MINNEAPOLIS (AP) -As far as Minnesota Timberwolves basketball boss Kevin McHale is concerned, any trade talk involving Kevin Garnett so far has been just that – talk.
“Who knows what’s going to happen?” McHale said Wednesday after the Wolves worked out college stars Jeff Green and Al Horford in preparation for next week’s draft. “But we’re not out there actively shopping Kevin Garnett around the NBA. I can tell you that much.”
McHale was pressed on the topic a day after Danny Ainge told The Boston Herald that he has talked to McHale about Garnett.
But McHale dismissed that news as the typical chatter that happens between team executives in the days leading up to the NBA draft.
“At this time of year, all the teams are talking to each other,” McHale said. “Everybody phones each other saying, ‘Hey what are you looking at? What are you doing?’
“We talk about a lot of different stuff and, unfortunately, some of that stuff seems to creep out or get speculated or, the best thing I like, things you haven’t even discussed are out there.”

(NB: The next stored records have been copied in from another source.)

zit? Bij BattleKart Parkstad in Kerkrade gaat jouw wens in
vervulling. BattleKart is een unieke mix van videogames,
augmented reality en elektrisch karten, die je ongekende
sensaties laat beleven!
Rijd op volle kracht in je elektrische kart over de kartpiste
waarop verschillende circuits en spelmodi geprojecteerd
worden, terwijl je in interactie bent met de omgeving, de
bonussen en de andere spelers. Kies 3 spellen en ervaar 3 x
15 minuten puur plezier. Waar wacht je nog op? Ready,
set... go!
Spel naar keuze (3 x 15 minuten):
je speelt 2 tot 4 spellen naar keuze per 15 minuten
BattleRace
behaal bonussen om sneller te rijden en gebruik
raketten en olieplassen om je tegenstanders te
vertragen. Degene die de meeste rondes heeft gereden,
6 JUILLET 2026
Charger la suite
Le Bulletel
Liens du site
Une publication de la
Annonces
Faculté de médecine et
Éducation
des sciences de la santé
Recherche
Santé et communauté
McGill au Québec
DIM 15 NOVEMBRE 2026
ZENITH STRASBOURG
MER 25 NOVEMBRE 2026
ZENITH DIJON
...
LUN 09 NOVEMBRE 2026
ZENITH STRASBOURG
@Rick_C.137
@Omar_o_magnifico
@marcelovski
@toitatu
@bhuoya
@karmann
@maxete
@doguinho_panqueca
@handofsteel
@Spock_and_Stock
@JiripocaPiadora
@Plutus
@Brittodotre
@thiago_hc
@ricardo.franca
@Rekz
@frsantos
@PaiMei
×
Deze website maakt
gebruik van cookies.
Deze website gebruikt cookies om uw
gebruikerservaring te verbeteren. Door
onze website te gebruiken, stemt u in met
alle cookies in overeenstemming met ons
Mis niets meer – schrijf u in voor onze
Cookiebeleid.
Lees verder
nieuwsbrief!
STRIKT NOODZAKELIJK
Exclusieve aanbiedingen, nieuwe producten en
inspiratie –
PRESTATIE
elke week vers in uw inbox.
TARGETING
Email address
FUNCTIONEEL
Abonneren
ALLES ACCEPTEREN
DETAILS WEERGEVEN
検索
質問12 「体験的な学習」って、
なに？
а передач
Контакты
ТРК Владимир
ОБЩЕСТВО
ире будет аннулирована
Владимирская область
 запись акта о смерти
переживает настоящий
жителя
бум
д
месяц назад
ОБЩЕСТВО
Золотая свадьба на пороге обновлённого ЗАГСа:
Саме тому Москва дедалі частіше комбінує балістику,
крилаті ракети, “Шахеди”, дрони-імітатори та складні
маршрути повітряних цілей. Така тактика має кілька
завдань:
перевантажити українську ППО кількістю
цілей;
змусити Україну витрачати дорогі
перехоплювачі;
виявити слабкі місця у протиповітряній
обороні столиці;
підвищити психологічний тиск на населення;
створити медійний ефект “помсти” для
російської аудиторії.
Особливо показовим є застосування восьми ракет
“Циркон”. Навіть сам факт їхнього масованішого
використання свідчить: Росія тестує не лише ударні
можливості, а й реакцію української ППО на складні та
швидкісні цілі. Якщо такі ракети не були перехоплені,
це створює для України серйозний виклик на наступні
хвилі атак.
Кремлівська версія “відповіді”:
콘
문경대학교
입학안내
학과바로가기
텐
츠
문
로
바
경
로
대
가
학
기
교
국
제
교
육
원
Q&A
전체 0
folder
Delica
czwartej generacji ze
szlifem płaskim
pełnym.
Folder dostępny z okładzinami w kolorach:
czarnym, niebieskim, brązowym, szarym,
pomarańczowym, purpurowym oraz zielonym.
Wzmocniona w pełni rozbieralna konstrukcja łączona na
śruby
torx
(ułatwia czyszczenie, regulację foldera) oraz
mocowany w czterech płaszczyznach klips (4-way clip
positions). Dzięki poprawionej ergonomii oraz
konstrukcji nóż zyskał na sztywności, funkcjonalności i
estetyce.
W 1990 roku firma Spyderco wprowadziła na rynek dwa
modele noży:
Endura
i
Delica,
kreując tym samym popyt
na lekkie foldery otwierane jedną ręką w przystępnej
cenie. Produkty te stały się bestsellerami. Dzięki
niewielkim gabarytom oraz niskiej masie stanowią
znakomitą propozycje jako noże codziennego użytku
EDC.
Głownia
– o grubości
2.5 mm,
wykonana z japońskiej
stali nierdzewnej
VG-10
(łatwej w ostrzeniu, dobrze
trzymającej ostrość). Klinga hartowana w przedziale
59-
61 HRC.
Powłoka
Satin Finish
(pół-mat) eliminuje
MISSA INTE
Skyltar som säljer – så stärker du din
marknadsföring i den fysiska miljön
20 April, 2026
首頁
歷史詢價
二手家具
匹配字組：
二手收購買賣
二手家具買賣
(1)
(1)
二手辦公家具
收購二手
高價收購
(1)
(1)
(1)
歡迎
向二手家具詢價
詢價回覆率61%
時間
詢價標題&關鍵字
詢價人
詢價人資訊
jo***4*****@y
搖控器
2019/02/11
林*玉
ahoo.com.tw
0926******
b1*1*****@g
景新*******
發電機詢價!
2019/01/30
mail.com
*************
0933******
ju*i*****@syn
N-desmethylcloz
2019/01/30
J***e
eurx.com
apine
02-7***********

Garnett can opt out of his contract after next season, meaning the Timberwolves run the risk of losing him without compensation if they don’t trade him before then and he tires of not playing on a competitive team. That has ramped up speculation that he could be on the move, and the possible destinations – many of them completely baseless and unsourced – are popping up all over the place as they always do this time of year.
One thing that appears to be different this offseason is McHale’s acknowledgment of conversations involving his star player. Where in the past, he has completely dismissed questions of Garnett’s availability – including after last season when he said emphatically, “We’re not going to trade Kevin Garnett” – McHale is now qualifying those remarks.
But he said Friday that he has always listened to proposals from other teams.
“What, do you think I hung up on them when they called?” McHale quipped in his typical tone. “Nothing has changed. You always listen. You listen, and it doesn’t go very far and it hasn’t gone very far now.”